I will make an analogy with money, as it is closely related to power. Let’s say a stranger comes to you and gives you $5 and leaves. What is the probability of this happening to you in your lifetime? Maybe 1% (probably much less)? People do get generous and $5 is basically an amount of money that is available to anyone so we can safely say that it is possible. Let’s increase this number to $500,000. Now this seems much less likely. A stranger approaching you and giving you $500,000 in cash seems like it might have happened a couple of times in history and maybe it hasn’t happened even once. Let’s go further. A stranger approaches you and gives you $500 trillion? This is impossible given that no-one has this kind of wealth (at least as far as I am aware of). But even if someone had that amount of money, why would he give it to you? I could imagine the stranger giving you $5, but $500 trillion? I think the chances are slim to none. I will admit that the chances are not 0, but the more we increase the amount, the less of a chance there is that this happens to you. I would even argue that the chance of an event where you get X amount of money from a complete stranger decreases much quicker than linearly with X (probably like the factorial of X).

If we now return to the stranger mugging you, we have the same situation as with a stranger giving you money. The larger the punishment that he is threatening, the less is the chance of the threat being real. In order for someone to be able to threaten you with a punishment in a dungeon for 3 \uparrow 3 units of time, that stranger would have to have a lot of power and knowledge about the universe and a really strong will to put in that many resources into torturing you. He would have to have knowledge about teleportation, human immortality, about how to make the universe not go into heat death, and of course have enough energy to do the torturing. The chance of the stranger being able and willing to punish you is ridiculously small. So small in fact, that when you multiply the chance by your expected utility, you get a ridiculously small number, close to zero and much less than the utility of your $5.

In mathematical terms, if we think of the utility of the torture as being a function of the amount of torture x, let’s call it A(x). The probability of the torture happening is also a function of x, let’s say B(x). The limit of A(x)*B(x) as x tends to infinity is 0.

The most important part of my argument is of course the question of why would the probability of the torture be so much smaller than the negative utility of the torture? The answer is that as an entity becomes more powerful, the possible configurations of the universe that it could achieve become larger. A bacteria has only a small leverage to influence the universe and a small number of actions it can take. This number is still large, but much smaller than an average human being or a supernatural entity that could torture you forever. Such an entity would have immense power to shape the universe in different ways and it torturing you for an eternity is just a speck in the probability spectrum. The number of different configurations of the universe that an entity can successfully achieve scales like the factorial with the amount of power it has (f(x)~x!), while power scales linearly (by definition) with the amount of power. Since the negative utility of the torture requires the entity to have sufficient power, we can assume that the negative utility also scales linearly with power (f(x)~x). So, the expected utility of the threat becomes close to lim (x->inf) x * (1 / x!), which is 0. So your expected utility of not giving the money is 0 – 0 = 0 and the expected utility of giving the money is 0 – $5 = -$5.

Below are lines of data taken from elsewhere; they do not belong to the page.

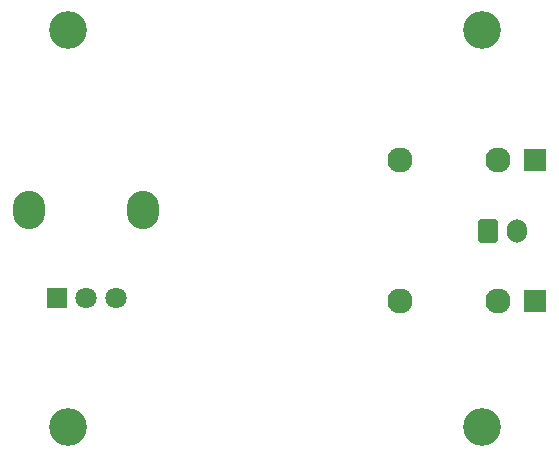
<source format=gbr>
%TF.GenerationSoftware,KiCad,Pcbnew,(6.0.8)*%
%TF.CreationDate,2022-10-28T15:06:34+02:00*%
%TF.ProjectId,eurorack_nvlp_1u,6575726f-7261-4636-9b5f-6e766c705f31,rev?*%
%TF.SameCoordinates,Original*%
%TF.FileFunction,Soldermask,Bot*%
%TF.FilePolarity,Negative*%
%FSLAX46Y46*%
G04 Gerber Fmt 4.6, Leading zero omitted, Abs format (unit mm)*
G04 Created by KiCad (PCBNEW (6.0.8)) date 2022-10-28 15:06:34*
%MOMM*%
%LPD*%
G01*
G04 APERTURE LIST*
G04 Aperture macros list*
%AMRoundRect*
0 Rectangle with rounded corners*
0 $1 Rounding radius*
0 $2 $3 $4 $5 $6 $7 $8 $9 X,Y pos of 4 corners*
0 Add a 4 corners polygon primitive as box body*
4,1,4,$2,$3,$4,$5,$6,$7,$8,$9,$2,$3,0*
0 Add four circle primitives for the rounded corners*
1,1,$1+$1,$2,$3*
1,1,$1+$1,$4,$5*
1,1,$1+$1,$6,$7*
1,1,$1+$1,$8,$9*
0 Add four rect primitives between the rounded corners*
20,1,$1+$1,$2,$3,$4,$5,0*
20,1,$1+$1,$4,$5,$6,$7,0*
20,1,$1+$1,$6,$7,$8,$9,0*
20,1,$1+$1,$8,$9,$2,$3,0*%
G04 Aperture macros list end*
%ADD10C,3.200000*%
%ADD11R,1.830000X1.930000*%
%ADD12C,2.130000*%
%ADD13O,2.720000X3.240000*%
%ADD14R,1.800000X1.800000*%
%ADD15C,1.800000*%
%ADD16RoundRect,0.250000X-0.600000X-0.750000X0.600000X-0.750000X0.600000X0.750000X-0.600000X0.750000X0*%
%ADD17O,1.700000X2.000000*%
G04 APERTURE END LIST*
D10*
%TO.C,H103*%
X67900000Y-62050000D03*
%TD*%
D11*
%TO.C,J101*%
X72400000Y-39400000D03*
D12*
X61000000Y-39400000D03*
X69300000Y-39400000D03*
%TD*%
D11*
%TO.C,J102*%
X72400000Y-51400000D03*
D12*
X61000000Y-51400000D03*
X69300000Y-51400000D03*
%TD*%
D10*
%TO.C,H102*%
X67900000Y-28400000D03*
%TD*%
%TO.C,H104*%
X32900000Y-62050000D03*
%TD*%
D13*
%TO.C,RV101*%
X39200000Y-43625000D03*
X29600000Y-43625000D03*
D14*
X31900000Y-51125000D03*
D15*
X34400000Y-51125000D03*
X36900000Y-51125000D03*
%TD*%
D10*
%TO.C,H101*%
X32900000Y-28400000D03*
%TD*%
D16*
%TO.C,J103*%
X68400000Y-45400000D03*
D17*
X70900000Y-45400000D03*
%TD*%
M02*

</source>
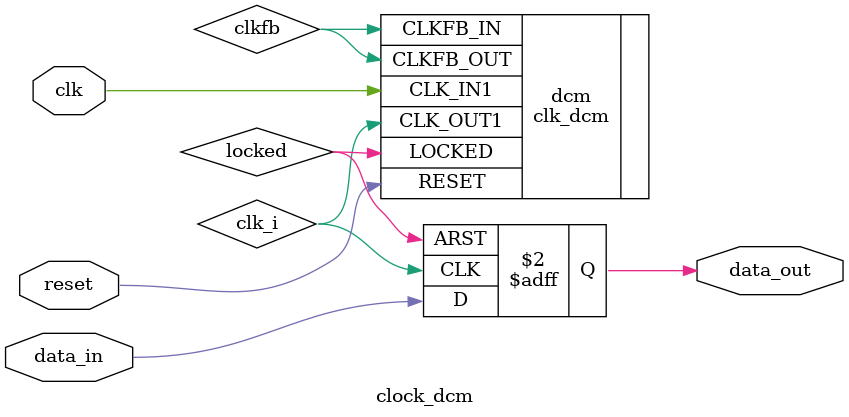
<source format=v>
module clock_dcm(input clk, reset,
                  input data_in,
                   output reg data_out

                       );  

   wire clk_i,locked,clkfb;

  clk_dcm dcm(// Clock in ports
    .CLK_IN1            (clk),     
    .CLKFB_IN           (clkfb), 
    .CLK_OUT1           (clk_i),    
    .CLKFB_OUT          (clkfb),
    .RESET              (reset),     
    .LOCKED             (locked));   


	always @(posedge clk_i, posedge locked)
		if (locked)
            data_out <= 0;
		else
		    data_out <= data_in;

endmodule // clock_dcm
</source>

We can also think about the utility of the stranger and this is a whole other point which I will not explain in much detail. Why would he torture you for an infinite amount of time just to gain $5? Is it rational on his behalf to do this? If we know it is irrational for the stranger to spend so much of his energy and resources just to gain $5, we should probably feel safe rejecting his offer. Furthermore, a stranger with this amount of power and knowledge of the universe would probably be able to read your mind and already know your answer so there is no need for him to even pose the question.